Californians Head to Reno, NV to Satisfy Foie Gras Fix
Sun, surf, and perfect weather. What more could Californians want?
Foie gras, that’s what.
Ever since the controversial food, which translates to “fat liver” in French, was banned from California in July last year, chefs and foodies alike have been on the hunt for the delicacy.
And now the obsession with foie gras — fattened duck or goose liver, that is — has been taken to a completely new level.
As the Reno Gazette-Journal notes, foie gras aficionados now have no qualms about travelling to another state to get the banned food. For many, that means heading over to Reno, Nevada to get their fix of the fatty stuff. Foie gras is often created by force-feeding the bird to enlarge their liver. This process, known as gavage, is seen as cruel by many animal rights groups.

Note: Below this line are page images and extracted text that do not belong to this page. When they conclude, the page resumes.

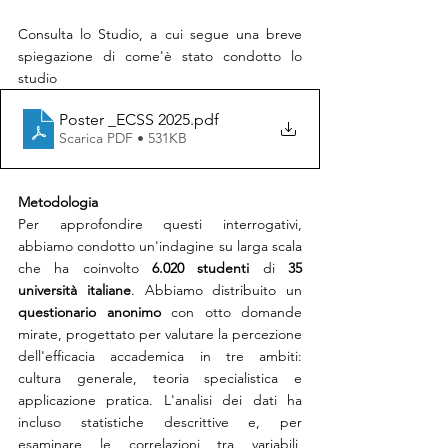
Consulta lo Studio, a cui segue una breve 
spiegazione di come'è stato condotto lo 
studio 
Poster _ECSS 2025
.pdf
Scarica PDF • 531KB
Metodologia
Per approfondire questi interrogativi, 
abbiamo condotto un'indagine su larga scala 
che ha coinvolto 
6.020
studenti
 di 
35 
università italiane
. Abbiamo distribuito un 
questionario anonimo
 con otto domande 
mirate, progettato per valutare la percezione 
dell'efficacia accademica in tre ambiti: 
cultura generale, teoria specialistica e 
applicazione pratica. L'analisi dei dati ha 
incluso statistiche descrittive e, per 
esaminare le correlazioni tra variabili, 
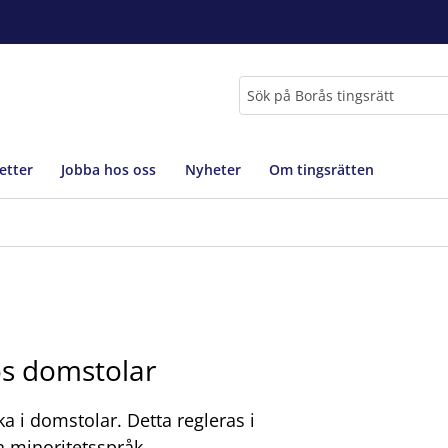
Sök
etter
Jobba hos oss
Nyheter
Om tingsrätten
os domstolar
ka i domstolar. Detta regleras i
h minoritetsspråk.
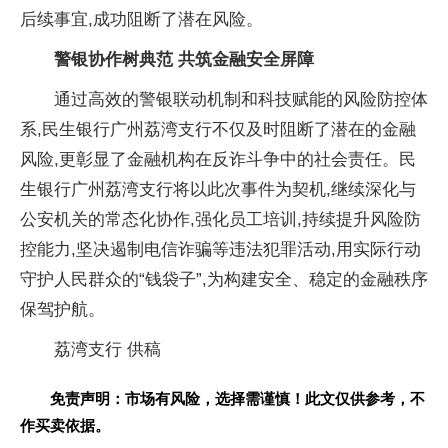
后续事宜,成功阻断了潜在风险。
警银协作树典范 共筑
金融安全屏障
通过高效的警银联动机制和科技赋能的风险防控体
系,民生银行广州荔湾支行不仅及时阻断了潜在的
金融
风险,更彰显了
金融机构在反诈斗争中的社会责任。民
生银行广州荔湾支行将以此次事件为契机,继续深化与
公安机关的常态化协作,强化员工培训,持续提升风险防
控能力,坚决遏制电信
诈骗等
违法
犯罪活动,用实际行动
守护
人民群众的“钱袋子”,为构建安全、稳定的
金融秩序
保驾护航。
荔湾支行 供稿
免责声明：市场有风险，选择需谨慎！此文仅供参考，不
作买卖依据。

Already, about a dozen restaurants in the Reno area are offering up the delicacy. And it’s no surprise, since many restaurants know it could be a lucrative move for their businesses.
“Right after the ban, we saw a big resurgence of people coming from the Bay Area, and that sort of leveled off, but the holidays are in there, too. People are very happy to come over here and have it,” Carol Wilson, a general manager at 4th St. Bistro, told the local newspaper.
Restauranteurs in California have been trying to sneak the highly coveted item onto the menu, with some success (many dub the foie gras “complimentary” in order to skirt the laws about selling the delicacy). But according to a CNBC report on the Nevada foie gras boom, it’s gotten harder to get away with serving the illegal food at home.
Reno: If you bring foie gras, we will come.